Portant sur l’ensemble des 54 pays d’Afrique et couvrant une période de plus de dix ans, cette nouvelle étude de SWISSAID quantifie pour la première fois la production et le commerce de l’or africain, déclarés et non déclarés. Les résultats sont saisissants: chaque année, entre 321 et 474 tonnes d’or artisanal sont produites en Afrique sans être déclarées. Cela équivaut à une valeur entre 24 et 35 milliards de dollars ainsi qu’à 75% de la production totale d’or africain extrait de manière artisanale. La recherche met également en lumière un phénomène préoccupant: la contrebande d’or en Afrique ne cesse de gagner de l’ampleur. Elle a ainsi plus que doublé entre 2012 et 2022.

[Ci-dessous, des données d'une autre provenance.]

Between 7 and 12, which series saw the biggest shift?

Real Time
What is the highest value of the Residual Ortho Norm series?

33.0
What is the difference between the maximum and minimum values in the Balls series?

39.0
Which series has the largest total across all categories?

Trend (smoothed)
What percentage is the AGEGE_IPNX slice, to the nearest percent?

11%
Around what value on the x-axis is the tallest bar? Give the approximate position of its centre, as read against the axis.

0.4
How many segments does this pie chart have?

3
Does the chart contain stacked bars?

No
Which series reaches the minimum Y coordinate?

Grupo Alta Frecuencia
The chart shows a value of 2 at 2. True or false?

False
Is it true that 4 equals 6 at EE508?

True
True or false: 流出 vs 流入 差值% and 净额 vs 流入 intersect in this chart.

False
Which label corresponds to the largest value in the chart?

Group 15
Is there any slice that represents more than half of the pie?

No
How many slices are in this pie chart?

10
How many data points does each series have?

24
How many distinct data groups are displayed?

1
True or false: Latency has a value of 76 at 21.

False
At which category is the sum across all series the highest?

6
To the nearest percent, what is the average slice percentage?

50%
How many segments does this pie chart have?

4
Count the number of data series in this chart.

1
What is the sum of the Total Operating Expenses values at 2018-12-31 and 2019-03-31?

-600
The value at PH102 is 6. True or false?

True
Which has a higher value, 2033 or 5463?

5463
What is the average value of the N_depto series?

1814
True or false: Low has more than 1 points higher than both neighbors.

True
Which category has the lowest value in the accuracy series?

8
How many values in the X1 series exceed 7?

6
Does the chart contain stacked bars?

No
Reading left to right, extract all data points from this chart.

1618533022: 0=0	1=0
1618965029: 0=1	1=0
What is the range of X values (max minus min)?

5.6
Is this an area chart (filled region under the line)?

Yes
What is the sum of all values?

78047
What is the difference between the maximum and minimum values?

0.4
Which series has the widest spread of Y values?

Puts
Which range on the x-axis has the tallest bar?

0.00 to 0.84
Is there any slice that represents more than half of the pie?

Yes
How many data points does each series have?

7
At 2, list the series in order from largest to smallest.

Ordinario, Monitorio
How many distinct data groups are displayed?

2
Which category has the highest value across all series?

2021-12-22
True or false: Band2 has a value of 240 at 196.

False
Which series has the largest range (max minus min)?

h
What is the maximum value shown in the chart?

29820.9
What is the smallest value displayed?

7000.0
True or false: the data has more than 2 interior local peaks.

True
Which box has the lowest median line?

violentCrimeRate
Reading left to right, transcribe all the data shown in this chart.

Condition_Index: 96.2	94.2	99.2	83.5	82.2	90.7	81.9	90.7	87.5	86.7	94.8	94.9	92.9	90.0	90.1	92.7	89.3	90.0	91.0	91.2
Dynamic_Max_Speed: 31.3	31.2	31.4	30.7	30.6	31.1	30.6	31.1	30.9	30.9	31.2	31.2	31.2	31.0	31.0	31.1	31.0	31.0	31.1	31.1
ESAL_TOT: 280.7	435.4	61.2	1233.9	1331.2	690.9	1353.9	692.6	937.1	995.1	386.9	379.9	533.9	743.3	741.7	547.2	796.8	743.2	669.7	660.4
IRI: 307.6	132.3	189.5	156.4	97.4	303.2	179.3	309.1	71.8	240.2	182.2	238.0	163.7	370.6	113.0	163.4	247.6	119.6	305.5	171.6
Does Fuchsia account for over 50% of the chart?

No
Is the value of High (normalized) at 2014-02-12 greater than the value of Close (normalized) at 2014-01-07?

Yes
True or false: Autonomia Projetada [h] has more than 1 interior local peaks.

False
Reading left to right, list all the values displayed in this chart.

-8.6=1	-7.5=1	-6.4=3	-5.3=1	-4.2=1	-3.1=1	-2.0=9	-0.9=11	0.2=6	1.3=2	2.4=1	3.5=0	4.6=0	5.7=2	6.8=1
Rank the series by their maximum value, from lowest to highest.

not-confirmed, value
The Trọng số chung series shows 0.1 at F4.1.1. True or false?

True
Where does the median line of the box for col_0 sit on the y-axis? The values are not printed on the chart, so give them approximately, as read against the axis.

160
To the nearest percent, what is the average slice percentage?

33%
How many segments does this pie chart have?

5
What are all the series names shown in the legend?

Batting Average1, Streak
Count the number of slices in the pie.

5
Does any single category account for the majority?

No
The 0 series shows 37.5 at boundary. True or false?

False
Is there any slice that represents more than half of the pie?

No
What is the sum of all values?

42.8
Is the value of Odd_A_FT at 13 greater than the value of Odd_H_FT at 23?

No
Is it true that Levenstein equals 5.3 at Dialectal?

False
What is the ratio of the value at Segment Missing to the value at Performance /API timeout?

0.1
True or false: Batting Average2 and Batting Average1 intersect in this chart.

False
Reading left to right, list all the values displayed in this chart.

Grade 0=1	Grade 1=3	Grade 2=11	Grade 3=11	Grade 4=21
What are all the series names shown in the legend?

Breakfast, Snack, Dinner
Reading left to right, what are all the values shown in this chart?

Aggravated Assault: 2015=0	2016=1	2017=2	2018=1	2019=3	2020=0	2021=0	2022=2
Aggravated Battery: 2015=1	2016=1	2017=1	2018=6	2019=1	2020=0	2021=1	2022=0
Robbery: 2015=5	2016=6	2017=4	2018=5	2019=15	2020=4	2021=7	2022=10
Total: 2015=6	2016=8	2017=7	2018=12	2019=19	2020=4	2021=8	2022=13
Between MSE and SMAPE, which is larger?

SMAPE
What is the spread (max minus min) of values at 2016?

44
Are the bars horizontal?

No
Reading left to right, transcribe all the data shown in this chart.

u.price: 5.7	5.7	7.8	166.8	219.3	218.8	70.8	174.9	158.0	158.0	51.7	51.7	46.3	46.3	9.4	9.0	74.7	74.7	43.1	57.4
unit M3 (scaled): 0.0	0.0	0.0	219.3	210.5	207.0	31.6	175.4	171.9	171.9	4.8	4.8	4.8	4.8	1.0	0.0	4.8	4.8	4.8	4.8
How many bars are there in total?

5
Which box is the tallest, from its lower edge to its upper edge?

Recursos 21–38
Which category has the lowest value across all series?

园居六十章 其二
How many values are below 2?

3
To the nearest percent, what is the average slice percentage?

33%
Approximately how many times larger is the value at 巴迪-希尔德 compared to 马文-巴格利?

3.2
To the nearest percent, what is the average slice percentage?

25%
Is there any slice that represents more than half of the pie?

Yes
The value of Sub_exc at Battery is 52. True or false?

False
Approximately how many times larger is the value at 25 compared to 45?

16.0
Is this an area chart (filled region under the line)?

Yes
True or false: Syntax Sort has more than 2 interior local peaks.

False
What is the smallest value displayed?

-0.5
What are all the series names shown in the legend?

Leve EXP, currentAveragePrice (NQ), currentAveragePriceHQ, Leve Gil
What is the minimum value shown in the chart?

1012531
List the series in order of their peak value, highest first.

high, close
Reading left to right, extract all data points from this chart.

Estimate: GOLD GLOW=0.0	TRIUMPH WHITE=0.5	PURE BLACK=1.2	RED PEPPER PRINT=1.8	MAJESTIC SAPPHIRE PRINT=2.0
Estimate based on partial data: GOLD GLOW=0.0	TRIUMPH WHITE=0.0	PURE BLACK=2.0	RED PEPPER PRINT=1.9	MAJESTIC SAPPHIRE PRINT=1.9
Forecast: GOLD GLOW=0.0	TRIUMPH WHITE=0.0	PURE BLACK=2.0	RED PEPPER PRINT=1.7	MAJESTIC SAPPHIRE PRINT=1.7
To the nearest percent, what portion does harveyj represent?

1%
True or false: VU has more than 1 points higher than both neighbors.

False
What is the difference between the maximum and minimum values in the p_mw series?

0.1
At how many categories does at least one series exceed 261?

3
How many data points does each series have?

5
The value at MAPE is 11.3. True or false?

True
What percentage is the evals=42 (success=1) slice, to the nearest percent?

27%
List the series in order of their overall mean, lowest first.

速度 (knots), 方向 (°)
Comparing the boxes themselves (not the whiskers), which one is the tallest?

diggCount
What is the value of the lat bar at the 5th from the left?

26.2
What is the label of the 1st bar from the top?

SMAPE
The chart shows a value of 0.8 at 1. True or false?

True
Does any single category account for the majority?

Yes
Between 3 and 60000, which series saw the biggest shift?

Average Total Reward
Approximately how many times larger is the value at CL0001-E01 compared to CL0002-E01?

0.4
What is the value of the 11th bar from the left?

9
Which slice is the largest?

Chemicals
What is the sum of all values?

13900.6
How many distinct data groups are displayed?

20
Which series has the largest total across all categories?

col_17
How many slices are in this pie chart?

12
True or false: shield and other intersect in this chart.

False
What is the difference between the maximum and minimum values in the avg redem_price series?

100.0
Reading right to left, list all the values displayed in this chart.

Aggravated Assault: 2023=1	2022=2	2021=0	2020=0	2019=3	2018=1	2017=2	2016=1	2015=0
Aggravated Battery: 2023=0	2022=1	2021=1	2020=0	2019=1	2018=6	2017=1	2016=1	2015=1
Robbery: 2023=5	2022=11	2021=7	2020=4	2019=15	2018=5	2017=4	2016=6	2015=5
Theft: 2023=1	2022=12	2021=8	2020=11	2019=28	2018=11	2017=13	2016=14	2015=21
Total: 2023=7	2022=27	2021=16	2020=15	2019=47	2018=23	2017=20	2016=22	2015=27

En 2022, près de 80% de l’or africain (industriel et artisanal) a été exporté vers trois pays, à savoir les Émirats arabes unis, la Suisse et l’Inde. Véritable plaque tournante du précieux métal, les Émirats arabes unis ont importé 2’569 tonnes d’or africain entre 2012 et 2022 qui n’ont pas été déclarées à l’exportation dans les pays africains, révèle l’étude. Les montants concernés sont conséquents puisque cela équivaut à un total de plus de 115,3 milliards de dollars.
Des Émirats à la Suisse
Après avoir transité par Dubaï, l’or africain prend le chemin de différents pays parmi lesquels la Suisse. Cette dernière a ainsi importé plus de 1670 tonnes d’or en provenance des Émirats arabes unis entre 2012 et 2022. En raison de la législation helvétique, qui fait du dernier lieu de transformation le lieu d’origine, cet or est alors considéré comme émirati sans afficher la moindre mention de son origine africaine.
«Cette situation est problématique, car depuis de nombreuses années de l’or de contrebande potentiellement lié à des conflits ou des violations des droits humains atterrit en Suisse, en toute légalité», déplore Marc Ummel, responsable du dossier matières premières chez SWISSAID et coauteur de l’étude. Et d’ajouter que la loi sur les douanes qui doit être débattue à l’automne au Parlement est une occasion à saisir pour renforcer le cadre légal et améliorer la traçabilité des matières premières. Une démarche soutenue par la branche qui réclame un renforcement des contrôles des raffineries, mais que le camp bourgeois a paradoxalement refusé jusqu’ici.
Améliorer la transparence
Cette recommandation fait partie des doléances que les deux auteurs adressent au terme de leur recherche à différents acteurs, parmi lesquels les États africains, les autorités émiraties et suisses ou encore l’industrie. Elles visent à améliorer la transparence, à lutter contre les violations des droits humains et les atteintes à l’environnement ainsi qu’à réduire les pertes de revenus pour les États africains.
Les difficultés socio-économiques que connaissent plusieurs pays africains et les prix croissants de l’or ces dernières années ont provoqué une véritable ruée vers l’or dans ces régions. Corollaire : un développement précipité et peu contrôlé de mines artisanales, à petite échelle et même semi-mécanisées, dans lesquelles les conditions de travail sont souvent désastreuses. «Faire la lumière sur le commerce de l’or africain est indispensable afin de mettre les États et l’industrie face à leurs responsabilités», explique Yvan Schulz, chef de projet chez SWISSAID et coauteur de l’étude. La Suisse a ici un véritable rôle à jouer: elle recense sur son territoire quatre des neuf plus grandes raffineries au monde et voit transiter près de 50% des importations d’or mondiales.